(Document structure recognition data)
--------------------------------

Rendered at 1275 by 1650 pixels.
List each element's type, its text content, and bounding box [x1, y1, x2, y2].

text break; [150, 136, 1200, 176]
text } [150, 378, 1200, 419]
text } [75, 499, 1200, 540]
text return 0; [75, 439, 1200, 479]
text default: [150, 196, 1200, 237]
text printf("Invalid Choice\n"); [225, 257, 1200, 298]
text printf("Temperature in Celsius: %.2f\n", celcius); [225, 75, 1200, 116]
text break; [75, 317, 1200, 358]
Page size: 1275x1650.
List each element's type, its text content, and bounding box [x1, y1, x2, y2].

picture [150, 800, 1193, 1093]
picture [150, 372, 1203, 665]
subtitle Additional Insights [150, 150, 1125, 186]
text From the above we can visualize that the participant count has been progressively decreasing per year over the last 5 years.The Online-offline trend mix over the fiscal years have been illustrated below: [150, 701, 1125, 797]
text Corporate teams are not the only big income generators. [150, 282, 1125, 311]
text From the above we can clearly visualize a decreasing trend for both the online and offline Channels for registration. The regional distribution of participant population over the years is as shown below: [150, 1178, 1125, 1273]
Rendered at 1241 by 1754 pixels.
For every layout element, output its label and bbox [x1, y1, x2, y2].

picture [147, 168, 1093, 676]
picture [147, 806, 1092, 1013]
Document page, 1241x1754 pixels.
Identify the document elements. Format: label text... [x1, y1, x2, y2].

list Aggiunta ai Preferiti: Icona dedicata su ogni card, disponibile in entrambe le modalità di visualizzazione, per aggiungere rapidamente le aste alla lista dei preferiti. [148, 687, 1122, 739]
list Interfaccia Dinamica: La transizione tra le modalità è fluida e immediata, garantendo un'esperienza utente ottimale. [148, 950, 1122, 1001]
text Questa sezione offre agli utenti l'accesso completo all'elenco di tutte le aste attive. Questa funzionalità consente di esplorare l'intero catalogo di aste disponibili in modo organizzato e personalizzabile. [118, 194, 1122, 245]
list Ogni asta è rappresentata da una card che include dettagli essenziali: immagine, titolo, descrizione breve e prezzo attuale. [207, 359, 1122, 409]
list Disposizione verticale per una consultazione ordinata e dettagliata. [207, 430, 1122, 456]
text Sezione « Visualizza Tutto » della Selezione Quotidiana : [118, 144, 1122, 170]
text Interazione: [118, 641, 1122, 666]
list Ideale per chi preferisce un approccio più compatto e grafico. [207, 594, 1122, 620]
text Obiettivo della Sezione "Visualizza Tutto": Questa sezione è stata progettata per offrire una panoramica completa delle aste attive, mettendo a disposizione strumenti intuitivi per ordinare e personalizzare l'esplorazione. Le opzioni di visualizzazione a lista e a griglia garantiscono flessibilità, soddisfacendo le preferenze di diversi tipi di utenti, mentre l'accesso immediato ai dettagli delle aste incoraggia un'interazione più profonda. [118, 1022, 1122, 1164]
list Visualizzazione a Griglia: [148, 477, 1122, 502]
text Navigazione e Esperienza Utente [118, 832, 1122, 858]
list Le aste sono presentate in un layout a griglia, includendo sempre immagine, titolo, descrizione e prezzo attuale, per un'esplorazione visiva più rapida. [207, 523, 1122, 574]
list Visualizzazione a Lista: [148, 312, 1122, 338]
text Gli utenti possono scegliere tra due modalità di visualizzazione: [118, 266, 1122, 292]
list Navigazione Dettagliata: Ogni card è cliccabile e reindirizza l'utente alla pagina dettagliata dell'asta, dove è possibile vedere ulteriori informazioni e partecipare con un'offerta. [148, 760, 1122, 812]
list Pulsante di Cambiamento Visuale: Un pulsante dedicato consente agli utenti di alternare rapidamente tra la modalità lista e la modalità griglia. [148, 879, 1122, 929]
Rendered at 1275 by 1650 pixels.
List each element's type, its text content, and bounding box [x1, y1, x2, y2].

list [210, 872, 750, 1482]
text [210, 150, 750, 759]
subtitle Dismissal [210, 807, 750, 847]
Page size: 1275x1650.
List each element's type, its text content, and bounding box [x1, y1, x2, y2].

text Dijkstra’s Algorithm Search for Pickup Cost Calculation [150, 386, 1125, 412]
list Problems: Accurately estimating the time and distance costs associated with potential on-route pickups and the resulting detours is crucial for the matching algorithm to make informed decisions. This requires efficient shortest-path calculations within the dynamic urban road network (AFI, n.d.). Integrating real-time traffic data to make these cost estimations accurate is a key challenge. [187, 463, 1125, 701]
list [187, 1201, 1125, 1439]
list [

--------------------------------

#### WHAT IS NEEDED
Every line above that includes the word "pixels" must appear in the answer.

#### SOLUTION FOR THIS TASK
Rendered at 1275 by 1650 pixels.
Rendered at 1241 by 1754 pixels.
Document page, 1241x1754 pixels.
Rendered at 1275 by 1650 pixels.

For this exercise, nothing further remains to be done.